Media Amerika: China dan Natuna, Alasan Indonesia Beli Osprey V-22 AS

Natuna merupakan perairan yang kaya akan gas alam dan, tentu saja, ikan. Itulah sebabnya China iri dengan pulau-pulau Indonesia ini.

Tidak ada pihak yang secara serius membantah bahwa Natuna adalah milik Indonesia, namun Beijing selama ini menegaskan klaimnya atas “nine-dash line”—level terjauh dari klaim tidak resmi China di Laut China selatan—meluas jauh ke zona ekonomi eksklusif 200 mil di sekitar kepulauan tersebut.

Itulah sebabnya kapal-kapal penangkap ikan China, yang dikawal oleh kapal penjaga pantai paramiliter, sering berlayar ke perairan di sekitar Natuna dan menggunakan jaring paling bawah untuk menangkap setiap makhluk hidup dari petak samudra yang luas.

Aksi penangkapan ikan telah menjadi krisis geopolitik. Pada bulan Januari lalu, sebuah armada penangkap ikan China dari Natuna setelah Presiden Indonesia Joko Widodo mengunjungi kelompok pulau tersebut. Namun, armada China kembali pada bulan berikutnya.

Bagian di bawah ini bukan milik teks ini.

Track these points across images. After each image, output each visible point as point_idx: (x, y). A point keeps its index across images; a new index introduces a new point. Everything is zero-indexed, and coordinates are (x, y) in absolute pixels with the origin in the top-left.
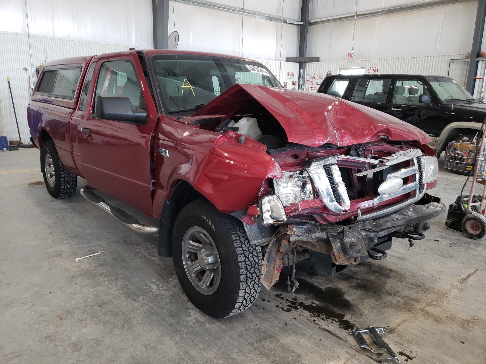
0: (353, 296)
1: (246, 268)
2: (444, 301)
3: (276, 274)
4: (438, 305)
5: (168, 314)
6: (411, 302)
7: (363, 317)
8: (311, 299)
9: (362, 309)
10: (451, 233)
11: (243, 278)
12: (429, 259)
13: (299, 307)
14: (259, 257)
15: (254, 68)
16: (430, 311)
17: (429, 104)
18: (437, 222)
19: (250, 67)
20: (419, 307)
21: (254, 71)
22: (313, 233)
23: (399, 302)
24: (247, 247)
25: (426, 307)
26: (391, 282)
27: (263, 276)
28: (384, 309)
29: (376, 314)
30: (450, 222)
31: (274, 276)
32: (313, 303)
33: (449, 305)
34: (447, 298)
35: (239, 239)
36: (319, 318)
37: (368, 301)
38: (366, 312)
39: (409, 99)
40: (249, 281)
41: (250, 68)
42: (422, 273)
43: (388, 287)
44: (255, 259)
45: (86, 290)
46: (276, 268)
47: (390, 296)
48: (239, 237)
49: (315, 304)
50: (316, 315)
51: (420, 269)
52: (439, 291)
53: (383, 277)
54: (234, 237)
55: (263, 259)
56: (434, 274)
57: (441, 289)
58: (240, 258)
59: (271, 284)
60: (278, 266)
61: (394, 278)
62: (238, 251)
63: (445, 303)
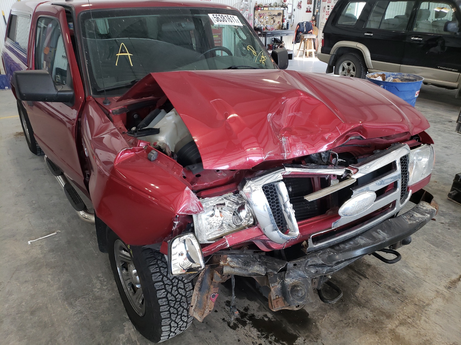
0: (314, 306)
1: (169, 304)
2: (422, 317)
3: (209, 304)
4: (413, 324)
5: (100, 328)
6: (382, 318)
7: (319, 341)
8: (265, 309)
9: (320, 327)
10: (453, 207)
11: (164, 315)
12: (418, 248)
13: (248, 321)
14: (187, 288)
15: (220, 17)
16: (401, 335)
17: (455, 33)
18: (440, 190)
19: (215, 16)
20: (389, 326)
21: (219, 22)
22: (250, 266)
23: (367, 318)
24: (170, 279)
25: (398, 327)
26: (364, 284)
27: (193, 308)
28: (348, 329)
29: (335, 336)
30: (455, 194)
31: (207, 307)
32: (266, 316)
33: (428, 325)
34: (426, 312)
35: (160, 272)
36: (266, 341)
37: (330, 316)
38: (324, 332)
39: (434, 24)
40: (173, 317)
41: (215, 18)
42: (405, 270)
43: (359, 293)
44: (182, 291)
45: (24, 288)
46: (209, 297)
47: (359, 308)
48: (160, 269)
49: (267, 317)
50: (264, 336)
51: (403, 265)
52: (419, 300)
53: (357, 276)
54: (152, 269)
55: (193, 289)
56: (418, 273)
57: (422, 297)
58: (160, 294)
59: (203, 315)
60: (212, 294)
61: (369, 278)
62: (157, 287)
63: (422, 321)
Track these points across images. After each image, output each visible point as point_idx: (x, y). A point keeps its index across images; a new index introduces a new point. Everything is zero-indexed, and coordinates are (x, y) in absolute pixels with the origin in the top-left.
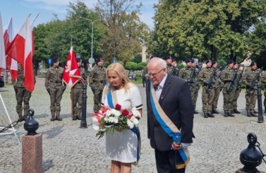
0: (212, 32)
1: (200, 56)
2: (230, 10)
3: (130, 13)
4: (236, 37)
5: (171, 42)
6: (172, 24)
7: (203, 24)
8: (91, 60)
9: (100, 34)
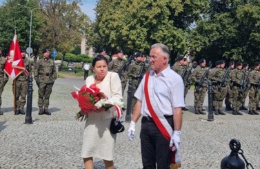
0: (155, 26)
1: (142, 50)
2: (173, 5)
3: (71, 3)
4: (178, 33)
5: (113, 35)
6: (115, 16)
7: (147, 18)
8: (30, 50)
9: (39, 23)
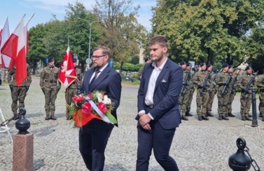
0: (209, 35)
2: (227, 14)
3: (128, 15)
6: (169, 27)
7: (201, 27)
8: (89, 61)
9: (97, 35)
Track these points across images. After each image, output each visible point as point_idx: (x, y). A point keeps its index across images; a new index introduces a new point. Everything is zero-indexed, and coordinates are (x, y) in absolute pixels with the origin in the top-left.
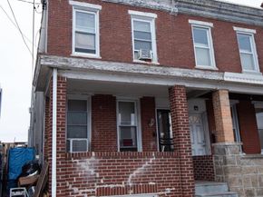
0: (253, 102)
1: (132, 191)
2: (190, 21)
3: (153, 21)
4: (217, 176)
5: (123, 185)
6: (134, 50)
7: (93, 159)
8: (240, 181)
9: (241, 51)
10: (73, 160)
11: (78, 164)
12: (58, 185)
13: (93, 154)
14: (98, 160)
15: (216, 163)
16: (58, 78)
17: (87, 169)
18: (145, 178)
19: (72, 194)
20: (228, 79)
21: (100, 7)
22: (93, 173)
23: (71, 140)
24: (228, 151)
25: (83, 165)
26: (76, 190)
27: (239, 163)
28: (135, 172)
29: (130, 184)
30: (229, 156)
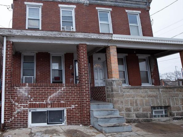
0: (137, 55)
1: (50, 106)
2: (97, 8)
3: (74, 9)
4: (107, 99)
5: (45, 103)
6: (62, 27)
7: (27, 87)
8: (122, 102)
9: (130, 24)
10: (15, 88)
11: (18, 89)
12: (5, 101)
13: (27, 84)
14: (30, 88)
15: (107, 91)
16: (7, 42)
17: (24, 92)
18: (58, 99)
19: (15, 106)
20: (116, 39)
21: (42, 4)
22: (26, 95)
23: (24, 77)
24: (115, 83)
25: (21, 90)
26: (17, 104)
27: (122, 91)
28: (52, 95)
29: (49, 102)
30: (115, 86)
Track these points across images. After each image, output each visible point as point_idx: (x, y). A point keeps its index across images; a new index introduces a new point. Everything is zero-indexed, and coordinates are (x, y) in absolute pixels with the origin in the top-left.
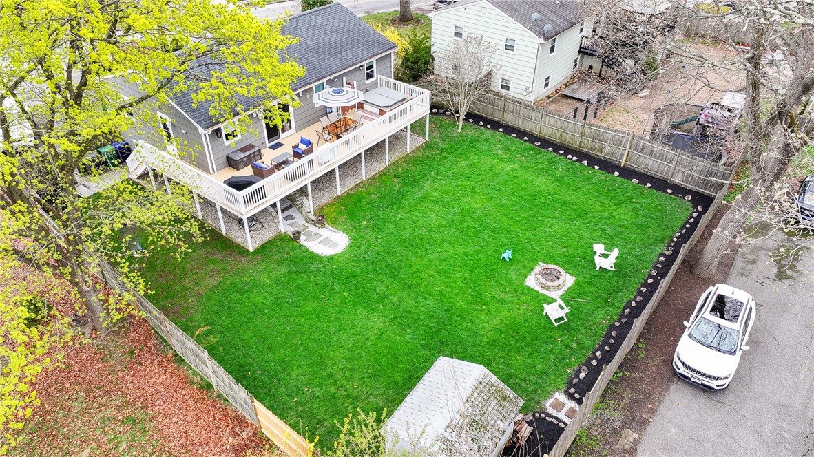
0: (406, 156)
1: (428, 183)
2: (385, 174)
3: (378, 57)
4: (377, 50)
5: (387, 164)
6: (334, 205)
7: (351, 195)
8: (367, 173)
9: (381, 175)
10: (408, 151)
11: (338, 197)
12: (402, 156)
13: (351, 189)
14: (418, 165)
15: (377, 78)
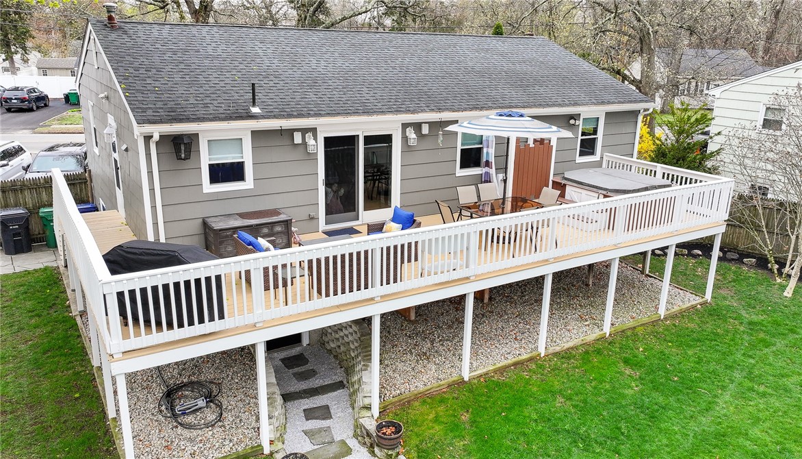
0: (654, 323)
1: (727, 398)
2: (599, 352)
4: (611, 98)
5: (607, 329)
6: (442, 401)
7: (498, 384)
8: (551, 340)
9: (587, 352)
10: (662, 312)
11: (461, 382)
12: (646, 320)
13: (502, 370)
14: (690, 346)
15: (602, 158)
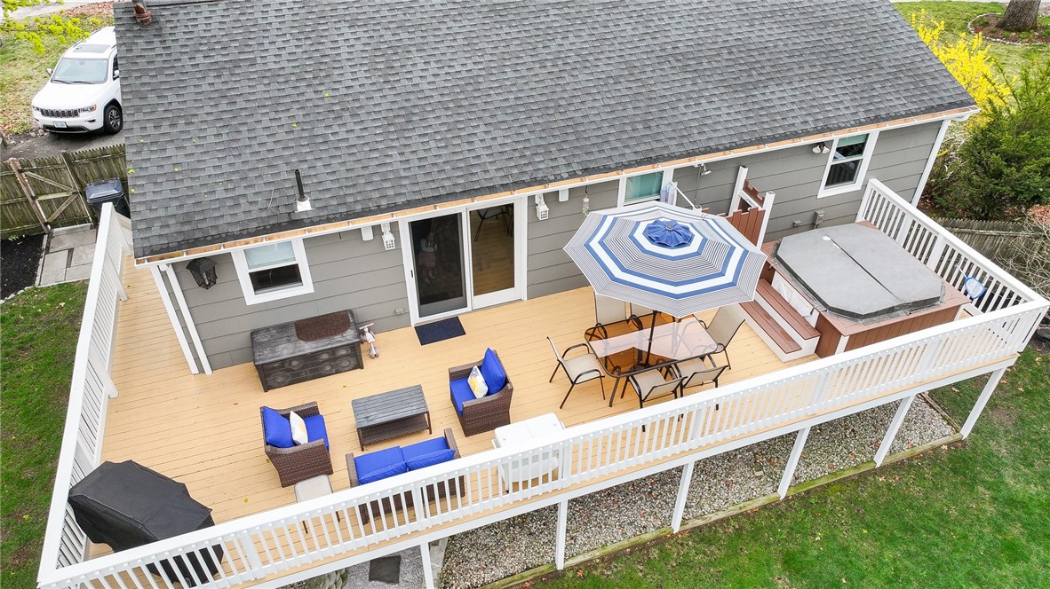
0: (861, 478)
2: (756, 535)
3: (888, 126)
4: (897, 103)
10: (880, 459)
11: (552, 573)
12: (850, 473)
15: (865, 186)
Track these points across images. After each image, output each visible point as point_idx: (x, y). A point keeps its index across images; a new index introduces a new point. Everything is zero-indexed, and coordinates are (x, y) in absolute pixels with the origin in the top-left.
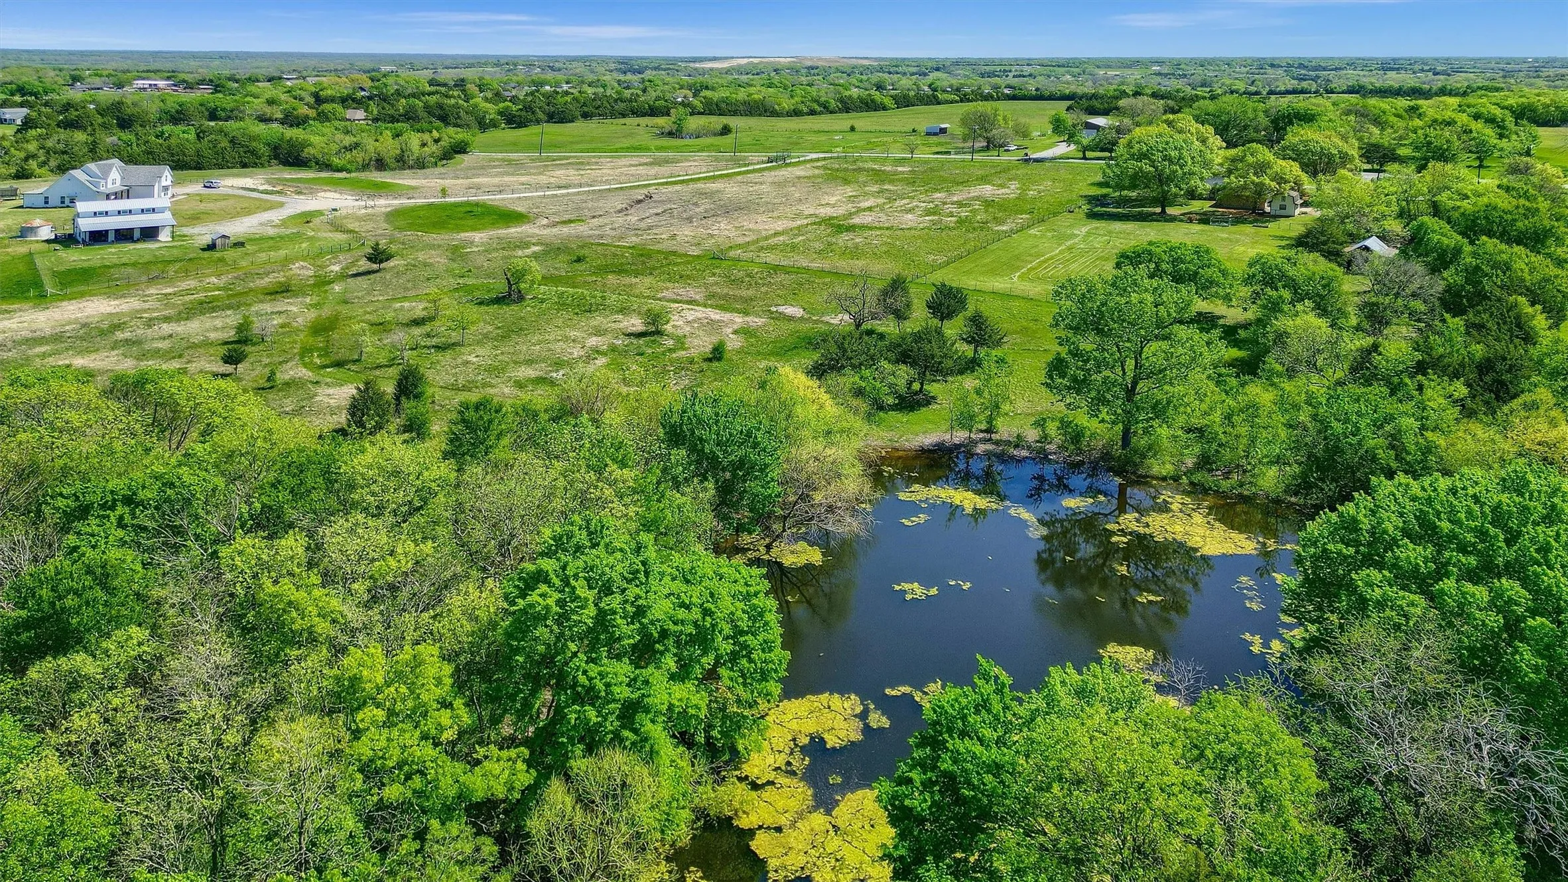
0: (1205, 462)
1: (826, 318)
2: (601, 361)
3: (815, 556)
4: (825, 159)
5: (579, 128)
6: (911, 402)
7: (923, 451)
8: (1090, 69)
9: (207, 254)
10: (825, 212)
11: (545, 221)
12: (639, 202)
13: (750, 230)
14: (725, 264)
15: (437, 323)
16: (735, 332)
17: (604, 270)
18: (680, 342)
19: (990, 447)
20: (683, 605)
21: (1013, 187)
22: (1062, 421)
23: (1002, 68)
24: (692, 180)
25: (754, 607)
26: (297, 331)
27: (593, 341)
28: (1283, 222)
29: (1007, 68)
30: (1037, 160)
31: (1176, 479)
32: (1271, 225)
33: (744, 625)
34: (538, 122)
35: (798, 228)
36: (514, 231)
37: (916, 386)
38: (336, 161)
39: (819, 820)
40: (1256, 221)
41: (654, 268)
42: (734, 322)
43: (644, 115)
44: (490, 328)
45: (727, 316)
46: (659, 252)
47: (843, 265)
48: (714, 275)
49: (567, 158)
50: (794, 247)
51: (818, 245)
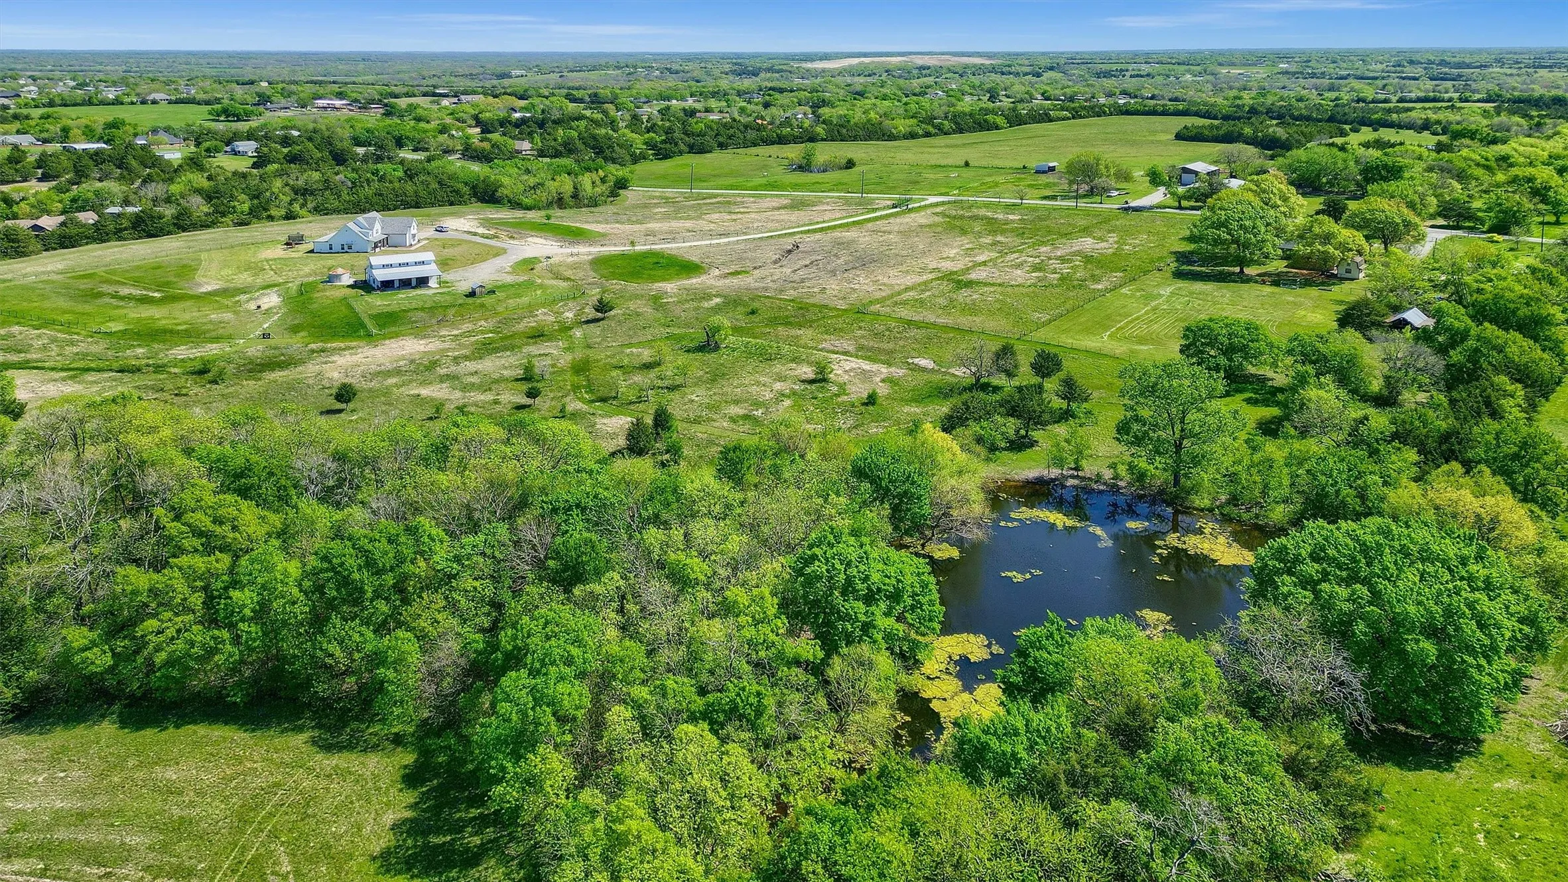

“Sedikit demi sedikit, saya pikir China akan mengambil laut Indonesia, laut Filipina, laut Vietnam,” kata Wandarman, seorang nelayan di Natuna, kepada The New York Times. “Mereka lapar; minyak, gas alam, dan banyak sekali ikan.”

Indonesia terkadang menanggapi serbuan China dengan mengerahkan pesawat patroli, jet tempur, dan kapal Angkatan Laut ke Laut China Selatan. Tapi ada masalah. Pangkalan Indonesia di wilayah ini sedikit, kecil dan kurang berkembang.

Ada bandara di Ranai, ibu kota Natuna. Fasilitas itu dengan landasan pacu 8.400 kaki secara teori dapat mengakomodasi jet tempur F-16 dan Su-30 milik Angkatan Udara Indonesia, yang di masa lalu telah dikerahkan di sekitar pinggiran Laut China Selatan.

Ada lapangan terbang yang lebih kecil di Matak, sebelah barat Ranai, yang panjangnya 3.900 kaki—mungkin terlalu kecil untuk jet cepat. Ada pangkalan Angkatan Laut di Tanjung Pinang, 300 mil barat daya Ranai, yang dapat mendukung kapal Angkatan Laut hingga 100 kaki panjangnya.

Itu cukup banyak untuk infrastruktur militer utama. Sebagian besar pelabuhan laut dan pangkalan udara terbesar di Indonesia berjarak ratusan mil dari Natuna. Itu berarti setiap kekuatan signifikan yang dikerahkan ke kepulauan harus berfungsi sebagai basisnya sendiri sambil mempertahankan jalur komunikasi jarak jauh.